Quick Answer
Trap-3 Raise is a intermediate strength exercise that targets your traps. It uses a dumbbell. Lie face down on an incline bench set to about 30-45 degrees.
Video Tutorial
How to Perform the Trap-3 Raise
- 1
Lie face down on an incline bench set to about 30-45 degrees.
- 2
Hold a light dumbbell in each hand with arms hanging straight down.
- 3
Rotate your thumbs outward so palms face forward (externally rotated position).
- 4
Keep arms straight and raise them diagonally outward at about 120-degree angle from your body (forming a Y shape above your head).
- 5
Focus on squeezing your lower traps to lift the weight, not your upper traps.
- 6
Hold briefly at the top, feeling the contraction in your lower traps.
- 7
Lower slowly with control back to the starting position.
- 8
Keep your neck neutral and avoid shrugging your shoulders throughout the movement.
Common Mistakes to Avoid
- !Rushing reps instead of controlling the lowering (eccentric) phase — aim for 2–3 seconds down.
- !Letting form break down as reps add up. Stop the set when technique slips, not when you physically can't do another rep.
- !Using momentum instead of muscle tension. Slow the tempo and feel the target muscle doing the work.
Tips for Better Form
- ✓Breathe out during the effort (concentric) and breathe in on the return (eccentric).
- ✓Use a mirror or film yourself on your first session — your perceived form and actual form often differ.
- ✓Brace your core as if someone were about to punch you in the stomach. This stabilizes your spine in every rep.
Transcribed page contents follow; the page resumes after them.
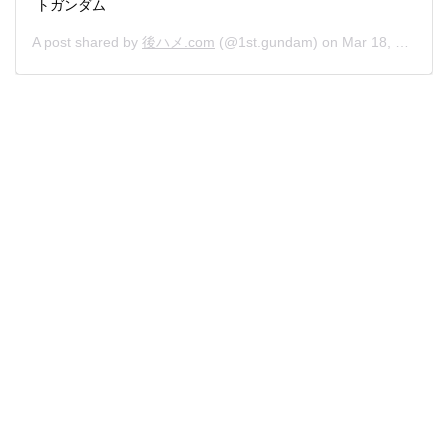
トガンダム
A post shared by
後ハメ.com
(@1st.gundam) on
Mar 18, 2020 at 4:21am PDT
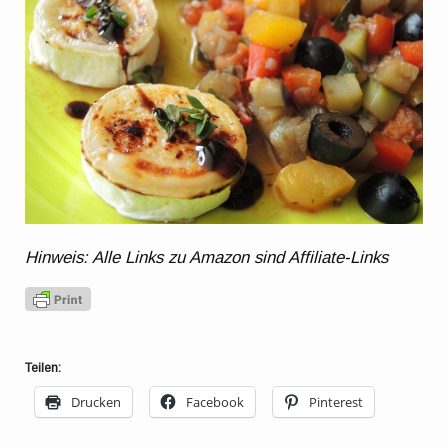
Hinweis: Alle Links zu Amazon sind Affiliate-Links
Teilen:
Drucken
Facebook
Pinterest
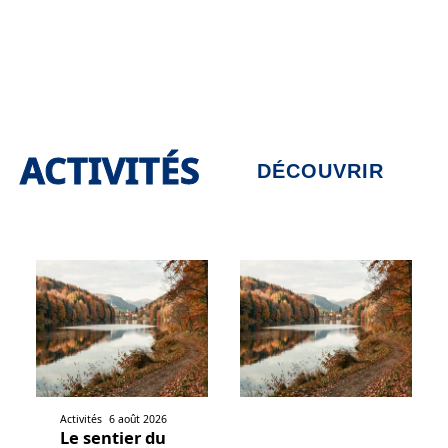
ACTIVITÉS
DÉCOUVRIR
Activités
6 août 2026
Le sentier du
- ✓Start each set with 1–2 warm-up reps at a lighter load to groove the movement.
Alternative Exercises
If the Trap-3 Raise isn't right for your body, equipment, or goal, try these similar exercises that hit the same muscle groups:
Frequently Asked Questions
What muscles does the Trap-3 Raise work?
The Trap-3 Raise primarily works your traps. Secondary muscles include the shoulders.
What equipment do I need for the Trap-3 Raise?
The Trap-3 Raise needs a dumbbell. You can perform it at home or at the gym as long as you have what's listed.
Is the Trap-3 Raise suitable for beginners?
The Trap-3 Raise is an intermediate exercise. Beginners can try it with a lighter load or an easier variation before progressing to the full movement.
How many sets and reps of Trap-3 Raise should I do?
For strength: 3–5 sets of 3–6 reps with longer rest (2–3 min). For hypertrophy (muscle growth): 3–4 sets of 8–12 reps with moderate rest (60–90 sec). For endurance: 2–3 sets of 15+ reps with short rest (30–45 sec). Adjust based on your program and goal.
Can I do the Trap-3 Raise every day?
No. Muscles need 48 hours to recover between heavy training sessions. If you want to train traps more frequently, alternate harder and easier variations and keep overall weekly volume moderate.